The eight-tonne artwork, called The Yoxman, was commissioned by a tourism firm and installed in the grounds of the 16th century Cockfield Hall in Yoxford, Suffolk.
The statue, dubbed the Suffolk Colossus, is visible from the A12, which stretches from London to Lowestoft in Suffolk.
Russell Pearce, chairman of Yoxford Parish Council, said: “I think it’s great.
“There’s a lay-by beside it and people do stop and take photographs of it.
“They pull into the lay-by, stop, take photographs and drive on.

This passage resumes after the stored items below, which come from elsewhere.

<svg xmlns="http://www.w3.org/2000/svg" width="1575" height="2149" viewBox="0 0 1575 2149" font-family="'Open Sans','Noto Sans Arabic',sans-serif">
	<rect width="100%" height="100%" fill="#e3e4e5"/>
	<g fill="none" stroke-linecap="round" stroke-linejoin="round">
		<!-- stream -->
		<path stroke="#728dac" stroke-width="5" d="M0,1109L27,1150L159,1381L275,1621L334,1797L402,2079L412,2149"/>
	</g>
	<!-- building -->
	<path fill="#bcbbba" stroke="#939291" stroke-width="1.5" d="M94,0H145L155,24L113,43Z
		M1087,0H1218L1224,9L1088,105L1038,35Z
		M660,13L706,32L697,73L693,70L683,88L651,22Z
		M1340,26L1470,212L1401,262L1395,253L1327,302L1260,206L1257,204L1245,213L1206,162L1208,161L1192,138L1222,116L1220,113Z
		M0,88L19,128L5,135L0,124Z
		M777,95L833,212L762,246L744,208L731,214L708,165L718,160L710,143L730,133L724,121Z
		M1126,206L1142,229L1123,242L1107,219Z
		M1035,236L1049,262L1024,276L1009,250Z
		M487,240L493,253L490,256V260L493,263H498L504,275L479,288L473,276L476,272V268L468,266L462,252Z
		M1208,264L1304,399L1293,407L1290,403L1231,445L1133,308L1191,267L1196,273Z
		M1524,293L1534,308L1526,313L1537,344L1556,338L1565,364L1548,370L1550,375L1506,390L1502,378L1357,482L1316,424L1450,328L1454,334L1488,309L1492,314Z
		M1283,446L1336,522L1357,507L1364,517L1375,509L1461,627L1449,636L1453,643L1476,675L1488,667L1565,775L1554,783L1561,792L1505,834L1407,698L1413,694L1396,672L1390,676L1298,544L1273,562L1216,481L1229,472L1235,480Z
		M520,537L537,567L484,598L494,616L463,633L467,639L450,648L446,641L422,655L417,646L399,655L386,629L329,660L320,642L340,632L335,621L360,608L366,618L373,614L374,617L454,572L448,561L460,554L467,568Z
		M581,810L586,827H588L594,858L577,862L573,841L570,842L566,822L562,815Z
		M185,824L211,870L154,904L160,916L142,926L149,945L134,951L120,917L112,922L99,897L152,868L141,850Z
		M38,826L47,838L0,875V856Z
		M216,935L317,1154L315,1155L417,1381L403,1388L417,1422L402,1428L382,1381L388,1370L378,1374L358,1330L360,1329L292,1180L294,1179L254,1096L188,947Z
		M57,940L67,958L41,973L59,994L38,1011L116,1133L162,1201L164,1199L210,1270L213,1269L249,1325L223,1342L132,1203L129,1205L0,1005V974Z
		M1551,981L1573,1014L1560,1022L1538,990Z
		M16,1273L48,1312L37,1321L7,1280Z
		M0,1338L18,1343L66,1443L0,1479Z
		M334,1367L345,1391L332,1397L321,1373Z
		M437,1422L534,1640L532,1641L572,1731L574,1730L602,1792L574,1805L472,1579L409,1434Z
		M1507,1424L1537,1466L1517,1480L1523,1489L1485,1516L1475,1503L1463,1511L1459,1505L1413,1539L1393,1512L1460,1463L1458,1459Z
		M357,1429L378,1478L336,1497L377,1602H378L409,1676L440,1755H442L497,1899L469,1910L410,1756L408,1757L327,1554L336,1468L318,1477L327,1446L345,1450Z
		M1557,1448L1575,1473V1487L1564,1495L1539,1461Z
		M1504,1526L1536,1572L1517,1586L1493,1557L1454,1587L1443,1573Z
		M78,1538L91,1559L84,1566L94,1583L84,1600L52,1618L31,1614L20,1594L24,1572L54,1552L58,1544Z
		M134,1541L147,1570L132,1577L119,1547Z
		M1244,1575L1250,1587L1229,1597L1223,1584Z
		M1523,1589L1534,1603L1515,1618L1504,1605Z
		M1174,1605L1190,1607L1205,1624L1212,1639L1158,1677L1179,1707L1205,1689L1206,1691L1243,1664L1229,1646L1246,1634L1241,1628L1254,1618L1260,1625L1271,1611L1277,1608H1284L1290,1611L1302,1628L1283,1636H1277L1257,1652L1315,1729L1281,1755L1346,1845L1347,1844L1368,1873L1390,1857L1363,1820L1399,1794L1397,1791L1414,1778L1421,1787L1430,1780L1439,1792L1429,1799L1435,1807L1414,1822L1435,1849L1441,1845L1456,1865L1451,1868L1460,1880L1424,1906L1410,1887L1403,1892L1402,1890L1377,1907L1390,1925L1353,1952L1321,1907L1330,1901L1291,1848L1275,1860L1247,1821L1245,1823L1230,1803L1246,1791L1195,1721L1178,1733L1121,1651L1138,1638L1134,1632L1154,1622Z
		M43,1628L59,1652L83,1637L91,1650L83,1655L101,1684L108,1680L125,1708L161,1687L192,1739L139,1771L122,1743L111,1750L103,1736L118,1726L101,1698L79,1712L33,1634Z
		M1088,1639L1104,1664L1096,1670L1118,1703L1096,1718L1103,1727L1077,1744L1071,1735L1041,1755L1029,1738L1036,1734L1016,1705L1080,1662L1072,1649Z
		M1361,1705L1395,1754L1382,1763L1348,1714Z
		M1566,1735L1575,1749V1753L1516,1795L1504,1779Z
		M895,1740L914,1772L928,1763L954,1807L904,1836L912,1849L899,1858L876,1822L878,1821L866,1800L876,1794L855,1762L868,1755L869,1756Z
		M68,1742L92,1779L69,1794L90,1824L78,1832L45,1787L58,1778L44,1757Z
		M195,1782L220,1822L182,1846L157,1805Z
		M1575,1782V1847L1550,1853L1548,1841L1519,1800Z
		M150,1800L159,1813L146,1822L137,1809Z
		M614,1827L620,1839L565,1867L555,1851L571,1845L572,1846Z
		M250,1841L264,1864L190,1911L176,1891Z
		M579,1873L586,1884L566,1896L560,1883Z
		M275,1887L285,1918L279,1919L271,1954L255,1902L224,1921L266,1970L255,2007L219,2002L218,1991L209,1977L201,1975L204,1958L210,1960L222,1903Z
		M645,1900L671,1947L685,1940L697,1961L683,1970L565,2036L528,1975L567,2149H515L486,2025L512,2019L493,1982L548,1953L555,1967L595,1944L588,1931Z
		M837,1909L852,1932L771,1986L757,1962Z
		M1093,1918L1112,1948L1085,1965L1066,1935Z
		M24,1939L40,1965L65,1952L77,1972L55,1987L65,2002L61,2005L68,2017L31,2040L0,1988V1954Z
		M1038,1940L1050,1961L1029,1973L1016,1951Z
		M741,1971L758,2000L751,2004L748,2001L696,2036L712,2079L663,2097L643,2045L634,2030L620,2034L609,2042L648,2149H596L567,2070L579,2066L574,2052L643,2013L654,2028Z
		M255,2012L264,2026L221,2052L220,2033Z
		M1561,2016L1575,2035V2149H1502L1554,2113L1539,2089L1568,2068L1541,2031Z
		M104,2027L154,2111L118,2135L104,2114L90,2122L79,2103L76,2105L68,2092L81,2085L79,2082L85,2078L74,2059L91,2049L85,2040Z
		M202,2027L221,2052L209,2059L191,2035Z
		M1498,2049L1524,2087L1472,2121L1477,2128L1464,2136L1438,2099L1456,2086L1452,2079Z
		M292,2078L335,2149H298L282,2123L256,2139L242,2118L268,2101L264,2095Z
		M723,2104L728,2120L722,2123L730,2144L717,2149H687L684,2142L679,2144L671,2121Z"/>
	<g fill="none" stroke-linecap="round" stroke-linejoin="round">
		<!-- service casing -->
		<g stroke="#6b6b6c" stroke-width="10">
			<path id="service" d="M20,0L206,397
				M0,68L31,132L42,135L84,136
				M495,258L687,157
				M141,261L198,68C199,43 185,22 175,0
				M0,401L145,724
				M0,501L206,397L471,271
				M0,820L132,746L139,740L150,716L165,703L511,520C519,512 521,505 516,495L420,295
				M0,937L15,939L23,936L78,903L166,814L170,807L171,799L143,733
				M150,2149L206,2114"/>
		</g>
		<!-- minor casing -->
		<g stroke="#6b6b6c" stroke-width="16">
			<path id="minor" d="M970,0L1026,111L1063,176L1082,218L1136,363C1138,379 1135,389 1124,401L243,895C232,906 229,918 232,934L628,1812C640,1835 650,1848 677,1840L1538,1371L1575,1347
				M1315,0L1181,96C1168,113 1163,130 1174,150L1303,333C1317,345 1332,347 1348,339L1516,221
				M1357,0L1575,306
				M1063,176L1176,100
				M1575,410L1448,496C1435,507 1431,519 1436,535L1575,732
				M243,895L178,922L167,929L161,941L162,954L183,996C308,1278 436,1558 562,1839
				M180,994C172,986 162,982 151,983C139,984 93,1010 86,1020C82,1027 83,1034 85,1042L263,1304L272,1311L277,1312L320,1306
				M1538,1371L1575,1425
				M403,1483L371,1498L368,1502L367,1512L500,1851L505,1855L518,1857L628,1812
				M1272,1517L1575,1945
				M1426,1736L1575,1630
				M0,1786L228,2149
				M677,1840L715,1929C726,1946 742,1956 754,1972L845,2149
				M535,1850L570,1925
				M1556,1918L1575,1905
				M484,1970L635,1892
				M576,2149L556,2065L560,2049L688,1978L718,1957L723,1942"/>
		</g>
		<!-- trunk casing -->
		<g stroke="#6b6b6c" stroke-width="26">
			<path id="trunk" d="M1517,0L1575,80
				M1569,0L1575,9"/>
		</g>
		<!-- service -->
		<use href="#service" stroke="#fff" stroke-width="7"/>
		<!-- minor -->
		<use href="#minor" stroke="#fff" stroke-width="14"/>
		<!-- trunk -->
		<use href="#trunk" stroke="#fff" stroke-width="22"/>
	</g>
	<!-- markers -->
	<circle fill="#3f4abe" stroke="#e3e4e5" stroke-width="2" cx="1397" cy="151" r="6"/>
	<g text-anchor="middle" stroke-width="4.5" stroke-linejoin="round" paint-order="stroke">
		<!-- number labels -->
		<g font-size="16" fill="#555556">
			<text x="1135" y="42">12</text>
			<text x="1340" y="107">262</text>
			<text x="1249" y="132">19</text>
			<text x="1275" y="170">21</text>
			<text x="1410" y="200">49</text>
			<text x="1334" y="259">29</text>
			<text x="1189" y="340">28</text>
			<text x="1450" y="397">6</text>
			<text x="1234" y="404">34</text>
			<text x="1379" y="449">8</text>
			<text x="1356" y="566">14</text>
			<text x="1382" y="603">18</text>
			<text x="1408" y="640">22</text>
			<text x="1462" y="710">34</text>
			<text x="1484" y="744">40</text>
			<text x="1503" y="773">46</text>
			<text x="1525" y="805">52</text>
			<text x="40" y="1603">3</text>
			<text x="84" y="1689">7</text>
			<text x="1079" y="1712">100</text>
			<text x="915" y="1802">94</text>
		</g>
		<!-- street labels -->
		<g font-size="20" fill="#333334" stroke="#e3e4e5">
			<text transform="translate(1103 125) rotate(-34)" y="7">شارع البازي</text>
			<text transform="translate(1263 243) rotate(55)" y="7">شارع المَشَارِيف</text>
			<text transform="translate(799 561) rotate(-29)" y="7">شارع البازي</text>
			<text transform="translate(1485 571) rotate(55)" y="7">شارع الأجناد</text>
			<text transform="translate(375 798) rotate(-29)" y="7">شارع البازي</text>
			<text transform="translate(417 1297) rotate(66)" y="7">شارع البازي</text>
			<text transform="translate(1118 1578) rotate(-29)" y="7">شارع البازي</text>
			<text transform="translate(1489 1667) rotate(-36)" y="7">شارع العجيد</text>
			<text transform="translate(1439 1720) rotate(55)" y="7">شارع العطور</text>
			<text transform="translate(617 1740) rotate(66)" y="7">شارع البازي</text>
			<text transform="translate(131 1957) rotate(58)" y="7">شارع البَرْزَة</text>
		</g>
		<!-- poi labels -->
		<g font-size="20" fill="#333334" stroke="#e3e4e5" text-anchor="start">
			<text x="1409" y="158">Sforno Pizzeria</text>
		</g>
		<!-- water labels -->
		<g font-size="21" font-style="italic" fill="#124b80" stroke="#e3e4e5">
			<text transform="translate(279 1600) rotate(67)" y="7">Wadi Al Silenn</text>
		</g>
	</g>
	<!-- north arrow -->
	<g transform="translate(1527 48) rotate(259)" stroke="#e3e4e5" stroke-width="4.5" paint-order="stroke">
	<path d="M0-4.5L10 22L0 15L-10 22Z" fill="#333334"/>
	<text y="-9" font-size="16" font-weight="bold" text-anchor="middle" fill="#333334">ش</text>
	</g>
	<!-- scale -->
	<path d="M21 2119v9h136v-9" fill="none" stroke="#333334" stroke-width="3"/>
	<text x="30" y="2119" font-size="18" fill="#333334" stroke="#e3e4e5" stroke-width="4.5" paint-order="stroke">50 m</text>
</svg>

“You can see it as you drive past.
“I suppose if somebody had never seen it before perhaps it could be distracting, but I don’t see it as a problem personally.
“I’ve not witnessed any issues.”
Mr Pearce said there had been “a lot of good feedback in the village”, adding: “A few people don’t like it, but then you’re not going to please everybody.”
Sculptor Laurence Edwards, who lives in the village, said when the statue was unveiled in November: “Yoxman is a beacon of local identity and a frame of reference for an evolving relationship with the landscape.
“He’s kind of like a revenant, (a) visitor from the past that’s come back, musing on an unrecognisable environment and contemplating its future.
“The sculpture also marks a transforming moment on the River Yox’s journey through the lowlands of East Suffolk, before it flows – as the Minsmere – out into the North Sea.”
The Yoxman was created at Edwards’s nearby studio and foundry in Halesworth.